Из царства мёртвых (Буало-Нарсежак) - страница 331

«Если бы я тогда был здесь, — подумал Флавьер, — ему бы не пришлось уезжать, самолет расстрелял бы кого-нибудь другого, незнакомого. И я бы сейчас смог поговорить с ним, объяснить…». Он стиснул руки. Ему не следовало возвращаться.

— Не повезло им, — продолжала консьержка. — А ведь как дружно жили!..

— Разве она не была… не совсем здорова? — неуверенно спросил Флавьер.

— Ну нет. Просто казалась грустной… Всегда в темном. Такой уж у нее был нрав. Зато как она радовалась, когда он мог с ней куда-нибудь пойти!

— Только не часто такое бывало, — вставил старик.

Теперь консьержка накинулась на мужа:

— Подумай, с его-то положением… Разве у него было время для забав? Вечно разъезжал туда-сюда, в Гавр и обратно!

— Где же ее похоронили? — спросил Флавьер.

— На кладбище в Сент-Уане. Да только и в могиле не было ей покоя… Когда американцы бомбили Ла-Шапель, разворотили ту сторону кладбища, что прилегает к дороге. Повсюду валялись кости и камни. По-моему, там даже отслужили заупокойную службу.

Флавьера била дрожь, несмотря на пальто с поднятым воротником, почти закрывавшим лицо.

— А ее могила? — спросил он шепотом.

— В том углу никаких могил не осталось. Принесли земли, засыпали ямы — воронки, как они говорят. Склепы восстановят потом.

— Что мертвых-то жалеть? — проговорил старик.

Флавьер боролся со страшными видениями, чувствуя, как скапливаются в груди жгучие слезы, которым не суждено было пролиться. Вот все и кончилось. Еще одна страница перевернута. Мадлен исчезла в пламени пожара. У нее был настоящий погребальный костер, как у древних, а пепел развеяло взрывом. Этого лица, которое до сих пор преследует его, больше не существует. Он должен вернуть его царству тьмы и, освободившись, вновь попытаться жить.

— А квартира? — спросил он.

— Пока закрыта.

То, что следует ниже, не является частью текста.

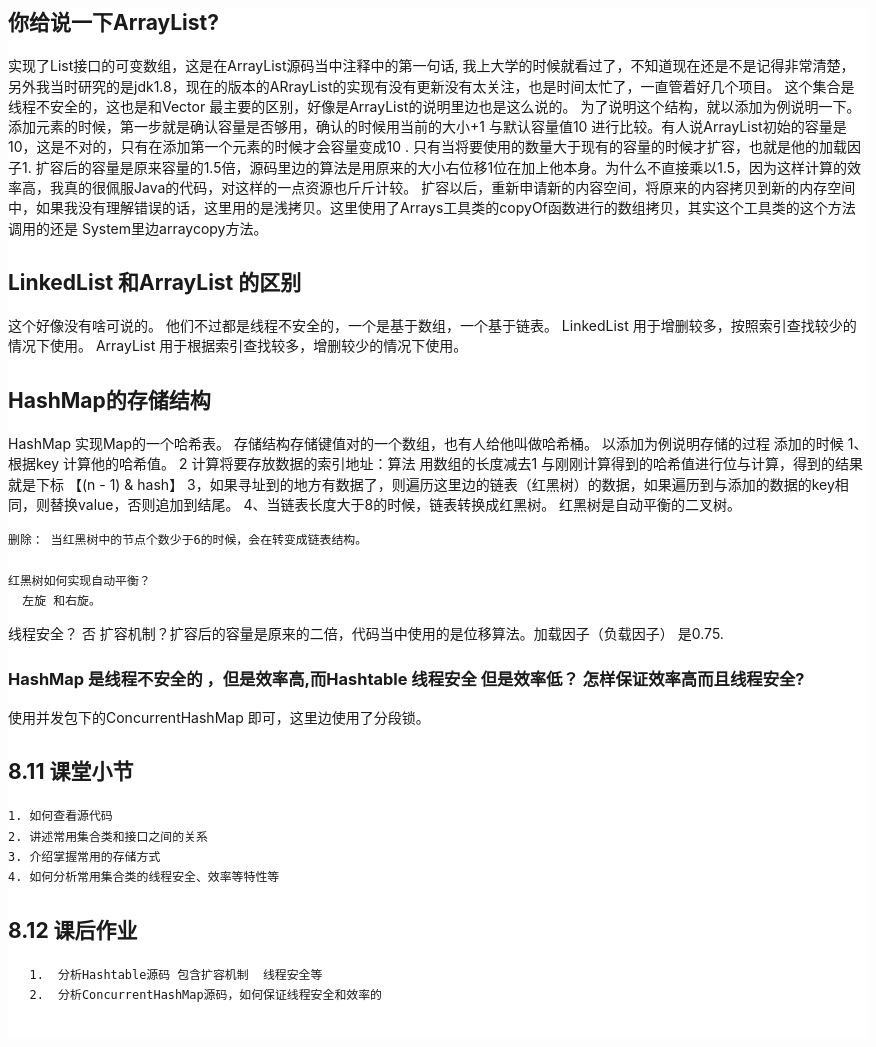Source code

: ## 你给说一下ArrayList?

实现了List接口的可变数组，这是在ArrayList源码当中注释中的第一句话,
我上大学的时候就看过了，不知道现在还是不是记得非常清楚，另外我当时研究的是jdk1.8，现在的版本的ARrayList的实现有没有更新没有太关注，也是时间太忙了，一直管着好几个项目。
    这个集合是线程不安全的，这也是和Vector 最主要的区别，好像是ArrayList的说明里边也是这么说的。
为了说明这个结构，就以添加为例说明一下。
 添加元素的时候，第一步就是确认容量是否够用，确认的时候用当前的大小+1 与默认容量值10 进行比较。有人说ArrayList初始的容量是10，这是不对的，只有在添加第一个元素的时候才会容量变成10 . 只有当将要使用的数量大于现有的容量的时候才扩容，也就是他的加载因子1.
扩容后的容量是原来容量的1.5倍，源码里边的算法是用原来的大小右位移1位在加上他本身。为什么不直接乘以1.5，因为这样计算的效率高，我真的很佩服Java的代码，对这样的一点资源也斤斤计较。
  扩容以后，重新申请新的内容空间，将原来的内容拷贝到新的内存空间中，如果我没有理解错误的话，这里用的是浅拷贝。这里使用了Arrays工具类的copyOf函数进行的数组拷贝，其实这个工具类的这个方法调用的还是 System里边arraycopy方法。



## LinkedList 和ArrayList 的区别

这个好像没有啥可说的。
他们不过都是线程不安全的，一个是基于数组，一个基于链表。
LinkedList 用于增删较多，按照索引查找较少的情况下使用。
ArrayList  用于根据索引查找较多，增删较少的情况下使用。



## HashMap的存储结构

HashMap  实现Map的一个哈希表。
存储结构存储键值对的一个数组，也有人给他叫做哈希桶。
以添加为例说明存储的过程
  添加的时候  1、根据key 计算他的哈希值。
                      2  计算将要存放数据的索引地址：算法  用数组的长度减去1 与刚刚计算得到的哈希值进行位与计算，得到的结果就是下标     【(n - 1) & hash】
                     3，如果寻址到的地方有数据了，则遍历这里边的链表（红黑树）的数据，如果遍历到与添加的数据的key相同，则替换value，否则追加到结尾。
                    4、当链表长度大于8的时候，链表转换成红黑树。 红黑树是自动平衡的二叉树。
	 

    删除： 当红黑树中的节点个数少于6的时候，会在转变成链表结构。
    
    红黑树如何实现自动平衡？
      左旋 和右旋。

  线程安全？ 否
  扩容机制？扩容后的容量是原来的二倍，代码当中使用的是位移算法。加载因子（负载因子） 是0.75.

###  HashMap 是线程不安全的 ，但是效率高,而Hashtable 线程安全 但是效率低？ 怎样保证效率高而且线程安全?

 使用并发包下的ConcurrentHashMap 即可，这里边使用了分段锁。



## 8.11  课堂小节

 	1. 如何查看源代码
 	2. 讲述常用集合类和接口之间的关系
 	3. 介绍掌握常用的存储方式
 	4. 如何分析常用集合类的线程安全、效率等特性等

## 8.12  课后作业

       1.  分析Hashtable源码 包含扩容机制  线程安全等
       2.  分析ConcurrentHashMap源码，如何保证线程安全和效率的



​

Дом унаследовал какой-то дальний родственник с ее стороны. Грустно все это.

— Да уж, — сказал Флавьер.

Он поднялся, плотнее запахнул пальто.

— Конечно, нелегко вот так вдруг узнать о смерти друзей, — посочувствовала ему консьержка.

Старик заколачивал клинышки в зажатый между колен башмак. Удары молотка звучали как затрещины. Флавьер почти выбежал на улицу. Мелкий дождик, казалось, облепил ему лицо, словно мокрая маска. Он почувствовал, как его снова охватило возбуждение. Перешел через улицу, зашел в кафе, в котором, бывало, сиживал в ожидании Мадлен.

— Чего-нибудь покрепче, — попросил он.

— Ладно, — сказал хозяин. — Видать, вы и впрямь не в своей тарелке.

Он огляделся вокруг и предложил, понизив голос:

— Капельку виски?

Флавьер облокотился о стойку. В груди разливалось тепло. Тревога рассеивалась, таяла, как льдинка, превращаясь в тихую меланхолию. Доктор был прав: забота о здоровье, солнце, душевный покой — вот что ему нужно. Особенно душевный покой. Больше не думать о Мадлен. Приехав в Париж, он собирался отнести цветы на ее могилу. И вот, оказывается, могилы больше нет! Ну и слава богу. Разорвана последняя нить, связывавшая его с прошлым. Паломничество окончилось в этом бистро, перед рюмкой с солнечной жидкостью. Все, что он любил, — женщина, будто сошедшая с портрета, та нежная незнакомка, которую он пытался увести за руку подальше от мрака, грозившего поглотить ее, — все завершилось этой рюмкой виски. Мечта, родившаяся в минуту опьянения! Но не только мечта, раз у него осталась зажигалка. Он поднес к губам сигарету, вынул золотую зажигалку, подкинул ее на ладони. Может, стоит ее вышвырнуть, как надоевшую собаку или кошку, сделав вид, что потерял? Только не сейчас. Он вдруг решился — вернее, кто-то, как всегда, принял за него решение. Поставил пустую рюмку, щедро расплатился с хозяином. Ему нравилось наблюдать, как лица вдруг принимают угодливое выражение.